What is being asked:
In the entries that follow, find the word "hramsvetogsave" and report each line it is on.

=-=-=-=-=

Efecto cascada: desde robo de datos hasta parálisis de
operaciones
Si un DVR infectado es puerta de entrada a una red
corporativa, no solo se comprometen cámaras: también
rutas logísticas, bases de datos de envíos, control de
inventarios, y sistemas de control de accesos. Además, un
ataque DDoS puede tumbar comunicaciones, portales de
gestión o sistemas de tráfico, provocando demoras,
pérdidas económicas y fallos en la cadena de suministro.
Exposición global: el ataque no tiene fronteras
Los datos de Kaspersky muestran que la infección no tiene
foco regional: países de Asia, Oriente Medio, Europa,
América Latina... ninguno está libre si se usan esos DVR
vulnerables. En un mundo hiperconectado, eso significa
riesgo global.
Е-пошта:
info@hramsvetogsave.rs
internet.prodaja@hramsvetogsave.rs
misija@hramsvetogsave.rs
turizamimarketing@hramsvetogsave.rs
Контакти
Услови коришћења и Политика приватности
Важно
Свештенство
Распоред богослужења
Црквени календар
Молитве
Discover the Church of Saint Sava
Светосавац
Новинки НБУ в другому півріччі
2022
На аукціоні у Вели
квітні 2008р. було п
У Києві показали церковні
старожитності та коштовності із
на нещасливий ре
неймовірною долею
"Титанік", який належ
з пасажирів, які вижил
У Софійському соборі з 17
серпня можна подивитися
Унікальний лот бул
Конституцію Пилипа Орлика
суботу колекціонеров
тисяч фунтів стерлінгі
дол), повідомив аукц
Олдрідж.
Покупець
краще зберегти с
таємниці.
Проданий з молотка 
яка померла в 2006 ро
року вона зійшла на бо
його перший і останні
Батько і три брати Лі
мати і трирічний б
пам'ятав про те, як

=-=-=-=-=

Exercise response:
info@hramsvetogsave.rs
internet.prodaja@hramsvetogsave.rs
misija@hramsvetogsave.rs
turizamimarketing@hramsvetogsave.rs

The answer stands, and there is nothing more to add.